Comparing to the lead single from the album, "My My My!", Brittany Spanos of Rolling Stone found the song offers a "much softer taste". He called it a "tender, acoustic song" in which "Sivan channels Sufjan Stevens' sorrowful balladry". Hugh McIntyre of Fuse sees Sivan taking a different direction in this song. He wrote: "The tune relies on acoustic guitar and perfectly-penned lyrics, as opposed to lush electro-pop production like on 'My, My, My' and previous hits like 'Wild' and 'Youth.'" Hilton Dresden of Paper described the song as "soft, gentle, and comforting", in contrast to the "synth-heavy, jubilant verses" of "My My My!". Similarly, Chris Thomas of Out felt that the song is "vastly different from the dance-heavy 'My My My'", writing that it is "the kind of song you'll play with your lover in the morning". Daniel Megarry of Gay Times also found Sivan departing from "the euphoric, danceable sound of 'My, My, My!'" on the "deeply personal track". Mike Nied of Idolator opined that the song "offers a more introspective look at the end of a relationship and showcases his maturing lyricism" and "showcases a more raw side of Troye's musicality". He sees the singer ditching "traditionally glimmering synths" for "somber strings and electronic fuzz". Megan Armstrong of V wrote: "It seemed with 'My My My!' that Sivan couldn't stop the happiness from flooding out of him, which is good news for everybody, but 'The Good Side' offers a counterbalance and shows the growing pop star's range."

==Live performances==
On 20 January 2018, Sivan performed the song for the first time on Saturday Night Live.
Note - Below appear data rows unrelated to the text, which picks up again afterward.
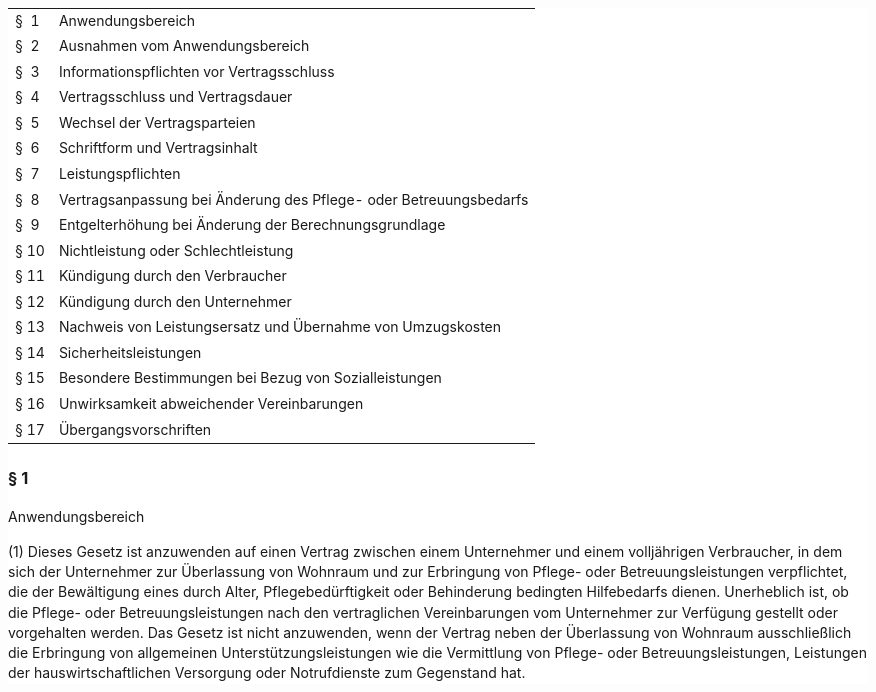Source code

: <div class="jnhtml">

<div>

|      |                                                                   |
| :--- | :---------------------------------------------------------------- |
| §  1 | Anwendungsbereich                                                 |
| §  2 | Ausnahmen vom Anwendungsbereich                                   |
| §  3 | Informationspflichten vor Vertragsschluss                         |
| §  4 | Vertragsschluss und Vertragsdauer                                 |
| §  5 | Wechsel der Vertragsparteien                                      |
| §  6 | Schriftform und Vertragsinhalt                                    |
| §  7 | Leistungspflichten                                                |
| §  8 | Vertragsanpassung bei Änderung des Pflege- oder Betreuungsbedarfs |
| §  9 | Entgelterhöhung bei Änderung der Berechnungsgrundlage             |
| § 10 | Nichtleistung oder Schlechtleistung                               |
| § 11 | Kündigung durch den Verbraucher                                   |
| § 12 | Kündigung durch den Unternehmer                                   |
| § 13 | Nachweis von Leistungsersatz und Übernahme von Umzugskosten       |
| § 14 | Sicherheitsleistungen                                             |
| § 15 | Besondere Bestimmungen bei Bezug von Sozialleistungen             |
| § 16 | Unwirksamkeit abweichender Vereinbarungen                         |
| § 17 | Übergangsvorschriften                                             |

</div>

</div>

</div>

<span id="BJNR231910009BJNE000200000.html"></span>

### § 1  
Anwendungsbereich

<div>

<div class="jnhtml">

<div>

<div class="jurAbsatz">

(1) Dieses Gesetz ist anzuwenden auf einen Vertrag zwischen einem
Unternehmer und einem volljährigen Verbraucher, in dem sich der
Unternehmer zur Überlassung von Wohnraum und zur Erbringung von Pflege-
oder Betreuungsleistungen verpflichtet, die der Bewältigung eines durch
Alter, Pflegebedürftigkeit oder Behinderung bedingten Hilfebedarfs
dienen. Unerheblich ist, ob die Pflege- oder Betreuungsleistungen nach
den vertraglichen Vereinbarungen vom Unternehmer zur Verfügung gestellt
oder vorgehalten werden. Das Gesetz ist nicht anzuwenden, wenn der
Vertrag neben der Überlassung von Wohnraum ausschließlich die Erbringung
von allgemeinen Unterstützungsleistungen wie die Vermittlung von Pflege-
oder Betreuungsleistungen, Leistungen der hauswirtschaftlichen
Versorgung oder Notrufdienste zum Gegenstand hat.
It was featured in the setlist of his 2018-19 Bloom Tour.

==Credits and personnel==
Credits adapted from Tidal and Qobuz.

- Troye Sivan – songwriting
- Leland – songwriting, background vocals, piano
- Bram Inscore – songwriting, production
- Allie X – songwriting, production, background vocals
- Jam City – songwriting, additional production
- Ariel Rechtshaid – songwriting, production
- Chris Galland – mix engineering
- Randy Merrill – master engineering
- Robin Florent – assistant engineering
- Scott Desmarais – assistant engineering
- Greg Leisz – guitar
- Manny Marroquin – mixing

==Charts==

| Chart (2018) | Peak position |
|---|---|
| New Zealand Heatseekers (RMNZ) | 4 |
| Scotland Singles (OCC) | 99 |

==Certifications==

| Region | Certification | Certified units/sales |
| Australia (ARIA) | Gold | 35,000^{‡} |
| Brazil (Pro-Música Brasil) | Gold | 20,000^{‡} |
^{‡} Sales+streaming figures based on certification alone.